Arena Botevgrad
- Arena Botevgrad in June 2014
- Interactive map of Arena Botevgrad
- Location: 9 Zahari Stoyanov Street 2140 Botevgrad, Bulgaria
- Coordinates: 42°54′00″N 23°47′18″E﻿ / ﻿42.900026°N 23.788394°E
- Owner: Municipality of Botevgrad
- Capacity: Sports: 3,200
- Surface: Versatile
- Field size: 24/44 m

Construction
- Groundbreaking: 2012; 14 years ago
- Opened: March 29, 2014; 12 years ago
- Cost: 7.02 million BGN (around 3.5 million EUR)
- Architects: Bozhidar Hinkov Borislav Bogdanov
- Main contractor: R.S. Engineering

Tenants
- BC Balkan Botevgrad (2014–present) Bulgaria men's national basketball team Hapoel Tel Aviv B.C. (temporary)

= Arena Botevgrad =

Indoor arena in Botevgrad, Bulgaria

Arena Botevgrad (Арена Ботевград) is an indoor arena located in Botevgrad, Bulgaria. It has a capacity of 4,500, and has been the home venue for BC Balkan Botevgrad since its opening in 2014.

== History ==
Arena Botevgrad was officially opened on March 29, 2014 after two years of construction in the presence of Bulgarian Prime Minister Boyko Borisov, Botevgrad's mayor Georgi Georgiev, and several government ministers. The hall cost 7.02 million Bulgarian lev, or about 3.5 million Euros to build.

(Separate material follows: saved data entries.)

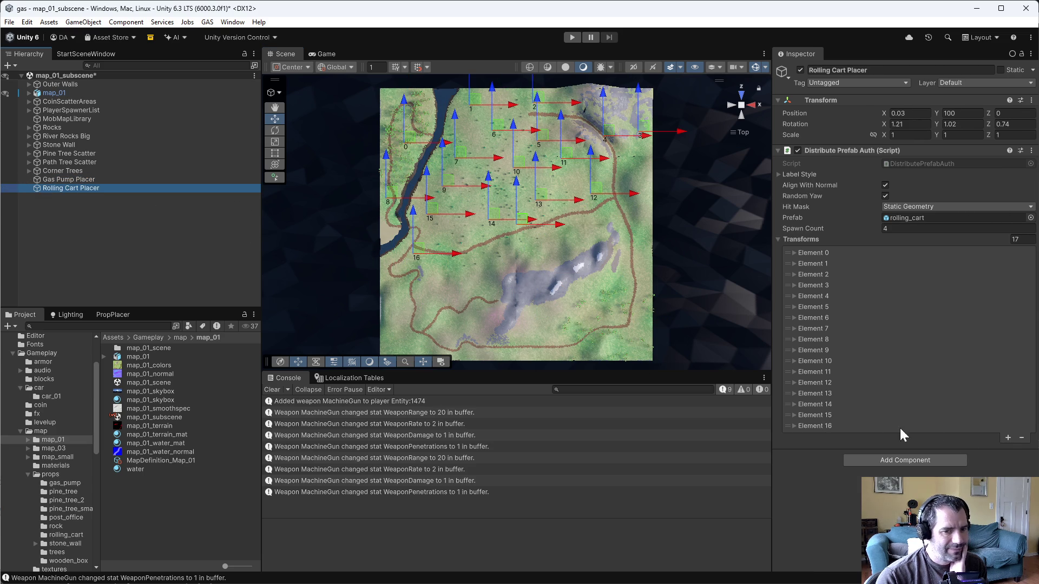
click(1007, 438)
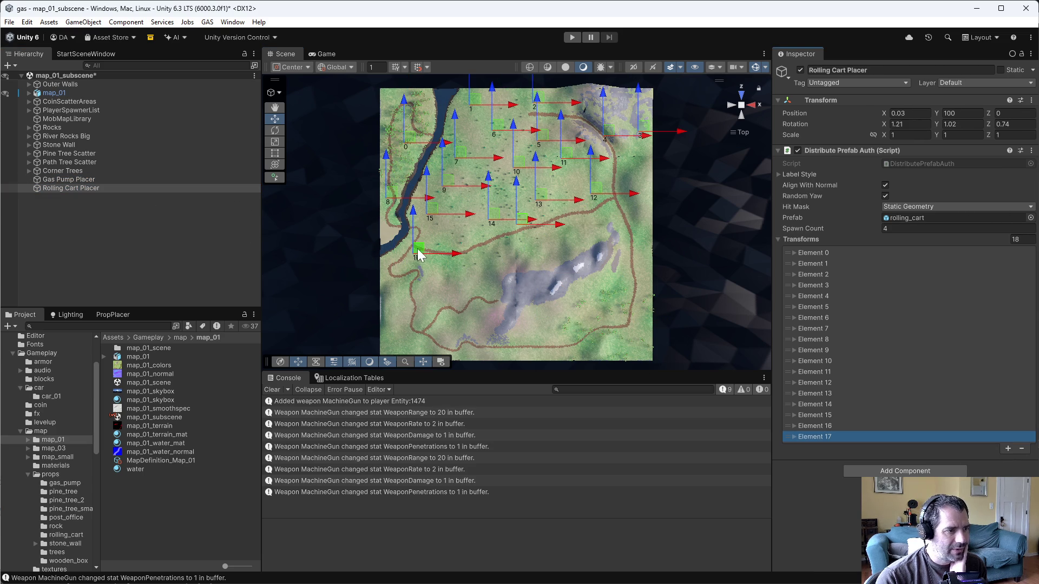
click(98, 180)
click(78, 189)
click(86, 180)
click(85, 186)
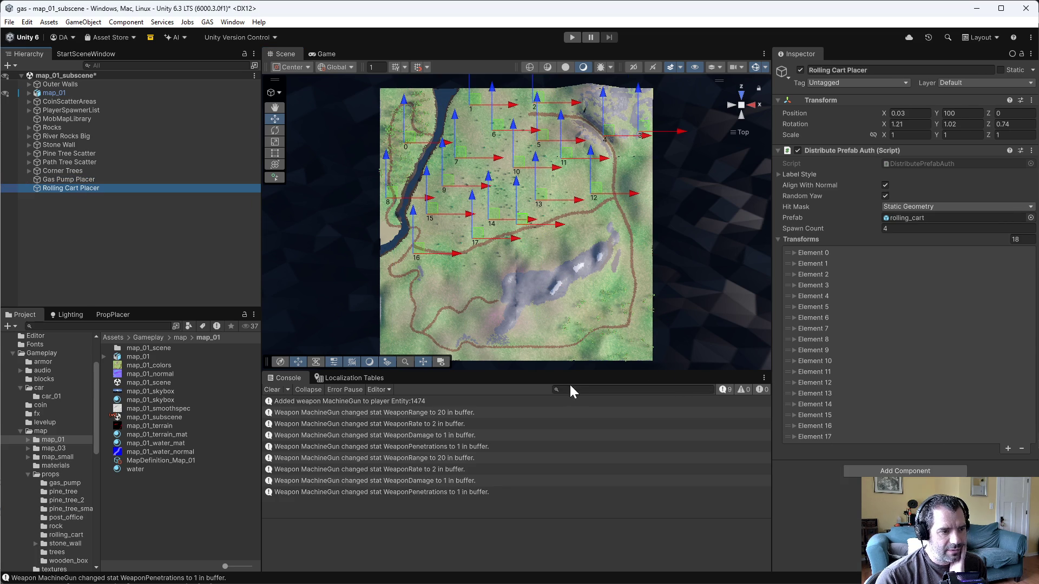
Enlarge the Scene view, then add cart point 18 and move it to the right
drag(494, 372, 495, 465)
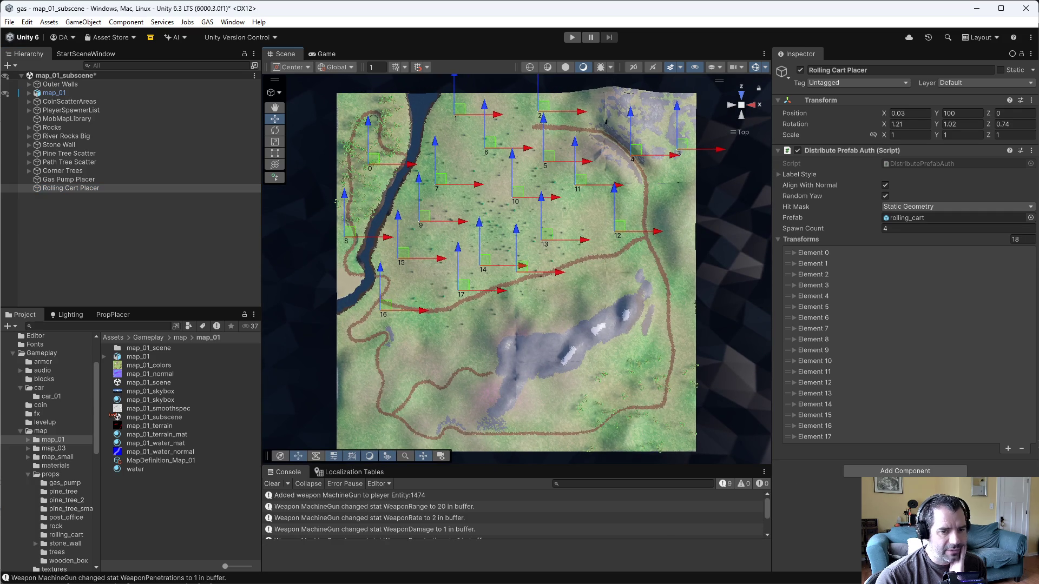
click(1008, 450)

Between February 18th and 21st, 2016, the hall was host to the 2016 Bulgarian Basketball Cup Final 8 bracket, with BC Rilski Sportist claiming their first ever cup. In September 2016, Arena Botevgrad hosted the national basketball team's home games from Group E of the EuroBasket 2017 qualification.

Hapoel Tel Aviv B.C. also used as a temporary arena for EuroCup (2023–2025) and EuroLeague (2025–present) due to Gaza war and most recently, Iran war.